▸ **Exercise goal**: Convert all the rows below into a JSON list of strings, with each line as its own string and blank lines left out.

-------- Data lines

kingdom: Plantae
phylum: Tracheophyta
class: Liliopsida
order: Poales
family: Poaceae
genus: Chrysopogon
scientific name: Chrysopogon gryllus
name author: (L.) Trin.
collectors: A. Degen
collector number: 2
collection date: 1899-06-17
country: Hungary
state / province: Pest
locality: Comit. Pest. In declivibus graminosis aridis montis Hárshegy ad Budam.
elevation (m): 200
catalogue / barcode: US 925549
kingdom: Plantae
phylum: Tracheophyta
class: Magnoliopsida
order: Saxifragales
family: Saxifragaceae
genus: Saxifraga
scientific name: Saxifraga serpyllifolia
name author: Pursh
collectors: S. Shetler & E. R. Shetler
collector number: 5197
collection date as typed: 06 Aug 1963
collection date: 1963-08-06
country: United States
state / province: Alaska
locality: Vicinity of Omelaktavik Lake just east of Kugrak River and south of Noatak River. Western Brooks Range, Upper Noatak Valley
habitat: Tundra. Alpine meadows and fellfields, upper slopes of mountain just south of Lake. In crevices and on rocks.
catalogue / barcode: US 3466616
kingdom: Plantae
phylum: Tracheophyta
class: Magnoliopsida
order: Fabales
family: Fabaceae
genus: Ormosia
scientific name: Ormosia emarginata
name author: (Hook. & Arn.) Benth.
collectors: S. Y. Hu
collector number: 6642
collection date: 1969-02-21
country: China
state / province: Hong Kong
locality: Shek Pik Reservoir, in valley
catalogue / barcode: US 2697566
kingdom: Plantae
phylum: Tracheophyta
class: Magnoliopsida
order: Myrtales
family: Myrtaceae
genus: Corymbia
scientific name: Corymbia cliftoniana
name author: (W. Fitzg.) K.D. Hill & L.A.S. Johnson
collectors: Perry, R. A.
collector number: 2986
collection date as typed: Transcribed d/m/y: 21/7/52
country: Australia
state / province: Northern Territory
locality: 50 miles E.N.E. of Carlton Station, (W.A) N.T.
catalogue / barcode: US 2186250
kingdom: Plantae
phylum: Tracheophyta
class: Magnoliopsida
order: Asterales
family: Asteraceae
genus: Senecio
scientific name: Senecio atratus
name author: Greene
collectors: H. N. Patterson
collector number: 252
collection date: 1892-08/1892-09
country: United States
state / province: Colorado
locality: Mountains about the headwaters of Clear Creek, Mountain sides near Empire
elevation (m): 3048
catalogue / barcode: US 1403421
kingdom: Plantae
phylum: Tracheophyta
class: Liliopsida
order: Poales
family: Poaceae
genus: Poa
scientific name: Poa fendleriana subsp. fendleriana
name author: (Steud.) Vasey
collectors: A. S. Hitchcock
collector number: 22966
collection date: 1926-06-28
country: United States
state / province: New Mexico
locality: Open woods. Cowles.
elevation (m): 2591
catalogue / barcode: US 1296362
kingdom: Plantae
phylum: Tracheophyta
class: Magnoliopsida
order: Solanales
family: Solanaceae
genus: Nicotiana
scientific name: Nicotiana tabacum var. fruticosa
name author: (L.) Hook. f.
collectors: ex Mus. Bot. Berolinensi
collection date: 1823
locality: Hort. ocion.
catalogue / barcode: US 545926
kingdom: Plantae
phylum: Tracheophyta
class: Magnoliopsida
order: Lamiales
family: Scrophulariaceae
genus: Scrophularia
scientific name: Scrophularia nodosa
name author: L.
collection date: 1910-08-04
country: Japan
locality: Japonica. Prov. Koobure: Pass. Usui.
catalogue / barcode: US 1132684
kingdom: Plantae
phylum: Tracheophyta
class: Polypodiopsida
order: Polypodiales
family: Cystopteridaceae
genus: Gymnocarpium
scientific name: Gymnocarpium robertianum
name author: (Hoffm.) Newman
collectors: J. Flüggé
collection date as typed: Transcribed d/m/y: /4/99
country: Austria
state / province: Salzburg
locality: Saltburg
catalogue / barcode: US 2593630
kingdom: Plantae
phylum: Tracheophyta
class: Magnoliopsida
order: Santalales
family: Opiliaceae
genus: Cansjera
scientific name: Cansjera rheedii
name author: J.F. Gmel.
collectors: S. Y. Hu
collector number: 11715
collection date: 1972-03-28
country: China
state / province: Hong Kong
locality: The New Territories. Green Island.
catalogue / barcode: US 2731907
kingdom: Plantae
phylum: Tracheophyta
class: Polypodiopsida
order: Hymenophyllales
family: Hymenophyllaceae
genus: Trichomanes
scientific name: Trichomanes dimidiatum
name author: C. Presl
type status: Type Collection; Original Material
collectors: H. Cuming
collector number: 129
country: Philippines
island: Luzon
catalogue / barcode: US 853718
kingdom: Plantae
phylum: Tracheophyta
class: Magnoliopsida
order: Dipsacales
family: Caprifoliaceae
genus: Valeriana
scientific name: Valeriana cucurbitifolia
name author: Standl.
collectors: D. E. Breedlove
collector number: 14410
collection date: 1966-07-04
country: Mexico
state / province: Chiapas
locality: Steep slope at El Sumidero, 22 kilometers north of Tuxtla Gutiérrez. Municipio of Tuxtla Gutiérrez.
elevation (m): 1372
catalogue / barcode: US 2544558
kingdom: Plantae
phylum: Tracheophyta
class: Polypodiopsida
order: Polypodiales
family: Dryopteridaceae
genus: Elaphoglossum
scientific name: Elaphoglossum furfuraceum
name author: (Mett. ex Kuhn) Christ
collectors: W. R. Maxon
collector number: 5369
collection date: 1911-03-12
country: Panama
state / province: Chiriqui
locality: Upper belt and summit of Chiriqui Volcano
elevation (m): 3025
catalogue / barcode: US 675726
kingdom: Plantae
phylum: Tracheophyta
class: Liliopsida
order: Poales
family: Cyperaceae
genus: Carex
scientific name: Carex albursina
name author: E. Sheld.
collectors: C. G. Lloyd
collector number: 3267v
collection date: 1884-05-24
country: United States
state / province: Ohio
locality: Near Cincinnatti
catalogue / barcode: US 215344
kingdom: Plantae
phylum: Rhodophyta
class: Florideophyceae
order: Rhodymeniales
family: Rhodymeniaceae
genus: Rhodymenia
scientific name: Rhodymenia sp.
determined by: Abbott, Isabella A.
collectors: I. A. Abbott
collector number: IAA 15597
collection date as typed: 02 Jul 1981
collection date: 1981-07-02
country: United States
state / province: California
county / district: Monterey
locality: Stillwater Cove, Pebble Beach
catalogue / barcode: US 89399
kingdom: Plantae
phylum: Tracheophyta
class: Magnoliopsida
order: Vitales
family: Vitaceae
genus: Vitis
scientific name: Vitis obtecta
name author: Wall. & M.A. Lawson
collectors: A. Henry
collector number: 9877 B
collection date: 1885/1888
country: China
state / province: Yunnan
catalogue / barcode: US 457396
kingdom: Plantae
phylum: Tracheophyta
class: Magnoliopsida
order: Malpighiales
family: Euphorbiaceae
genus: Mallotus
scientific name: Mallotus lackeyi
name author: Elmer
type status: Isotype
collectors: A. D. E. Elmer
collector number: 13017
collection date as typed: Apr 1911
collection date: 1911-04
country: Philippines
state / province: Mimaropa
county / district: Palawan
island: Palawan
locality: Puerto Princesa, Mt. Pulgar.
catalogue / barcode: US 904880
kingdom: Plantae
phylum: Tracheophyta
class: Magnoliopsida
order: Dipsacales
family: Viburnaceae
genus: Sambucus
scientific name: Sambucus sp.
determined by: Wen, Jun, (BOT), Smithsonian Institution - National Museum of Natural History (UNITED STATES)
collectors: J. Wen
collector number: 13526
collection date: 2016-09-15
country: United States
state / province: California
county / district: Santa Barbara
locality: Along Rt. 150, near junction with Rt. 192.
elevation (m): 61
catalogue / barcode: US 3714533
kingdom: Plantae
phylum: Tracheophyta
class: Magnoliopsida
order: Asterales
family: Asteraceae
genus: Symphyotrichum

----------------

▸ **Final answer**:
[
  "kingdom: Plantae",
  "phylum: Tracheophyta",
  "class: Liliopsida",
  "order: Poales",
  "family: Poaceae",
  "genus: Chrysopogon",
  "scientific name: Chrysopogon gryllus",
  "name author: (L.) Trin.",
  "collectors: A. Degen",
  "collector number: 2",
  "collection date: 1899-06-17",
  "country: Hungary",
  "state / province: Pest",
  "locality: Comit. Pest. In declivibus graminosis aridis montis Hárshegy ad Budam.",
  "elevation (m): 200",
  "catalogue / barcode: US 925549",
  "kingdom: Plantae",
  "phylum: Tracheophyta",
  "class: Magnoliopsida",
  "order: Saxifragales",
  "family: Saxifragaceae",
  "genus: Saxifraga",
  "scientific name: Saxifraga serpyllifolia",
  "name author: Pursh",
  "collectors: S. Shetler & E. R. Shetler",
  "collector number: 5197",
  "collection date as typed: 06 Aug 1963",
  "collection date: 1963-08-06",
  "country: United States",
  "state / province: Alaska",
  "locality: Vicinity of Omelaktavik Lake just east of Kugrak River and south of Noatak River. Western Brooks Range, Upper Noatak Valley",
  "habitat: Tundra. Alpine meadows and fellfields, upper slopes of mountain just south of Lake. In crevices and on rocks.",
  "catalogue / barcode: US 3466616",
  "kingdom: Plantae",
  "phylum: Tracheophyta",
  "class: Magnoliopsida",
  "order: Fabales",
  "family: Fabaceae",
  "genus: Ormosia",
  "scientific name: Ormosia emarginata",
  "name author: (Hook. & Arn.) Benth.",
  "collectors: S. Y. Hu",
  "collector number: 6642",
  "collection date: 1969-02-21",
  "country: China",
  "state / province: Hong Kong",
  "locality: Shek Pik Reservoir, in valley",
  "catalogue / barcode: US 2697566",
  "kingdom: Plantae",
  "phylum: Tracheophyta",
  "class: Magnoliopsida",
  "order: Myrtales",
  "family: Myrtaceae",
  "genus: Corymbia",
  "scientific name: Corymbia cliftoniana",
  "name author: (W. Fitzg.) K.D. Hill & L.A.S. Johnson",
  "collectors: Perry, R. A.",
  "collector number: 2986",
  "collection date as typed: Transcribed d/m/y: 21/7/52",
  "country: Australia",
  "state / province: Northern Territory",
  "locality: 50 miles E.N.E. of Carlton Station, (W.A) N.T.",
  "catalogue / barcode: US 2186250",
  "kingdom: Plantae",
  "phylum: Tracheophyta",
  "class: Magnoliopsida",
  "order: Asterales",
  "family: Asteraceae",
  "genus: Senecio",
  "scientific name: Senecio atratus",
  "name author: Greene",
  "collectors: H. N. Patterson",
  "collector number: 252",
  "collection date: 1892-08/1892-09",
  "country: United States",
  "state / province: Colorado",
  "locality: Mountains about the headwaters of Clear Creek, Mountain sides near Empire",
  "elevation (m): 3048",
  "catalogue / barcode: US 1403421",
  "kingdom: Plantae",
  "phylum: Tracheophyta",
  "class: Liliopsida",
  "order: Poales",
  "family: Poaceae",
  "genus: Poa",
  "scientific name: Poa fendleriana subsp. fendleriana",
  "name author: (Steud.) Vasey",
  "collectors: A. S. Hitchcock",
  "collector number: 22966",
  "collection date: 1926-06-28",
  "country: United States",
  "state / province: New Mexico",
  "locality: Open woods. Cowles.",
  "elevation (m): 2591",
  "catalogue / barcode: US 1296362",
  "kingdom: Plantae",
  "phylum: Tracheophyta",
  "class: Magnoliopsida",
  "order: Solanales",
  "family: Solanaceae",
  "genus: Nicotiana",
  "scientific name: Nicotiana tabacum var. fruticosa",
  "name author: (L.) Hook. f.",
  "collectors: ex Mus. Bot. Berolinensi",
  "collection date: 1823",
  "locality: Hort. ocion.",
  "catalogue / barcode: US 545926",
  "kingdom: Plantae",
  "phylum: Tracheophyta",
  "class: Magnoliopsida",
  "order: Lamiales",
  "family: Scrophulariaceae",
  "genus: Scrophularia",
  "scientific name: Scrophularia nodosa",
  "name author: L.",
  "collection date: 1910-08-04",
  "country: Japan",
  "locality: Japonica. Prov. Koobure: Pass. Usui.",
  "catalogue / barcode: US 1132684",
  "kingdom: Plantae",
  "phylum: Tracheophyta",
  "class: Polypodiopsida",
  "order: Polypodiales",
  "family: Cystopteridaceae",
  "genus: Gymnocarpium",
  "scientific name: Gymnocarpium robertianum",
  "name author: (Hoffm.) Newman",
  "collectors: J. Flüggé",
  "collection date as typed: Transcribed d/m/y: /4/99",
  "country: Austria",
  "state / province: Salzburg",
  "locality: Saltburg",
  "catalogue / barcode: US 2593630",
  "kingdom: Plantae",
  "phylum: Tracheophyta",
  "class: Magnoliopsida",
  "order: Santalales",
  "family: Opiliaceae",
  "genus: Cansjera",
  "scientific name: Cansjera rheedii",
  "name author: J.F. Gmel.",
  "collectors: S. Y. Hu",
  "collector number: 11715",
  "collection date: 1972-03-28",
  "country: China",
  "state / province: Hong Kong",
  "locality: The New Territories. Green Island.",
  "catalogue / barcode: US 2731907",
  "kingdom: Plantae",
  "phylum: Tracheophyta",
  "class: Polypodiopsida",
  "order: Hymenophyllales",
  "family: Hymenophyllaceae",
  "genus: Trichomanes",
  "scientific name: Trichomanes dimidiatum",
  "name author: C. Presl",
  "type status: Type Collection; Original Material",
  "collectors: H. Cuming",
  "collector number: 129",
  "country: Philippines",
  "island: Luzon",
  "catalogue / barcode: US 853718",
  "kingdom: Plantae",
  "phylum: Tracheophyta",
  "class: Magnoliopsida",
  "order: Dipsacales",
  "family: Caprifoliaceae",
  "genus: Valeriana",
  "scientific name: Valeriana cucurbitifolia",
  "name author: Standl.",
  "collectors: D. E. Breedlove",
  "collector number: 14410",
  "collection date: 1966-07-04",
  "country: Mexico",
  "state / province: Chiapas",
  "locality: Steep slope at El Sumidero, 22 kilometers north of Tuxtla Gutiérrez. Municipio of Tuxtla Gutiérrez.",
  "elevation (m): 1372",
  "catalogue / barcode: US 2544558",
  "kingdom: Plantae",
  "phylum: Tracheophyta",
  "class: Polypodiopsida",
  "order: Polypodiales",
  "family: Dryopteridaceae",
  "genus: Elaphoglossum",
  "scientific name: Elaphoglossum furfuraceum",
  "name author: (Mett. ex Kuhn) Christ",
  "collectors: W. R. Maxon",
  "collector number: 5369",
  "collection date: 1911-03-12",
  "country: Panama",
  "state / province: Chiriqui",
  "locality: Upper belt and summit of Chiriqui Volcano",
  "elevation (m): 3025",
  "catalogue / barcode: US 675726",
  "kingdom: Plantae",
  "phylum: Tracheophyta",
  "class: Liliopsida",
  "order: Poales",
  "family: Cyperaceae",
  "genus: Carex",
  "scientific name: Carex albursina",
  "name author: E. Sheld.",
  "collectors: C. G. Lloyd",
  "collector number: 3267v",
  "collection date: 1884-05-24",
  "country: United States",
  "state / province: Ohio",
  "locality: Near Cincinnatti",
  "catalogue / barcode: US 215344",
  "kingdom: Plantae",
  "phylum: Rhodophyta",
  "class: Florideophyceae",
  "order: Rhodymeniales",
  "family: Rhodymeniaceae",
  "genus: Rhodymenia",
  "scientific name: Rhodymenia sp.",
  "determined by: Abbott, Isabella A.",
  "collectors: I. A. Abbott",
  "collector number: IAA 15597",
  "collection date as typed: 02 Jul 1981",
  "collection date: 1981-07-02",
  "country: United States",
  "state / province: California",
  "county / district: Monterey",
  "locality: Stillwater Cove, Pebble Beach",
  "catalogue / barcode: US 89399",
  "kingdom: Plantae",
  "phylum: Tracheophyta",
  "class: Magnoliopsida",
  "order: Vitales",
  "family: Vitaceae",
  "genus: Vitis",
  "scientific name: Vitis obtecta",
  "name author: Wall. & M.A. Lawson",
  "collectors: A. Henry",
  "collector number: 9877 B",
  "collection date: 1885/1888",
  "country: China",
  "state / province: Yunnan",
  "catalogue / barcode: US 457396",
  "kingdom: Plantae",
  "phylum: Tracheophyta",
  "class: Magnoliopsida",
  "order: Malpighiales",
  "family: Euphorbiaceae",
  "genus: Mallotus",
  "scientific name: Mallotus lackeyi",
  "name author: Elmer",
  "type status: Isotype",
  "collectors: A. D. E. Elmer",
  "collector number: 13017",
  "collection date as typed: Apr 1911",
  "collection date: 1911-04",
  "country: Philippines",
  "state / province: Mimaropa",
  "county / district: Palawan",
  "island: Palawan",
  "locality: Puerto Princesa, Mt. Pulgar.",
  "catalogue / barcode: US 904880",
  "kingdom: Plantae",
  "phylum: Tracheophyta",
  "class: Magnoliopsida",
  "order: Dipsacales",
  "family: Viburnaceae",
  "genus: Sambucus",
  "scientific name: Sambucus sp.",
  "determined by: Wen, Jun, (BOT), Smithsonian Institution - National Museum of Natural History (UNITED STATES)",
  "collectors: J. Wen",
  "collector number: 13526",
  "collection date: 2016-09-15",
  "country: United States",
  "state / province: California",
  "county / district: Santa Barbara",
  "locality: Along Rt. 150, near junction with Rt. 192.",
  "elevation (m): 61",
  "catalogue / barcode: US 3714533",
  "kingdom: Plantae",
  "phylum: Tracheophyta",
  "class: Magnoliopsida",
  "order: Asterales",
  "family: Asteraceae",
  "genus: Symphyotrichum"
]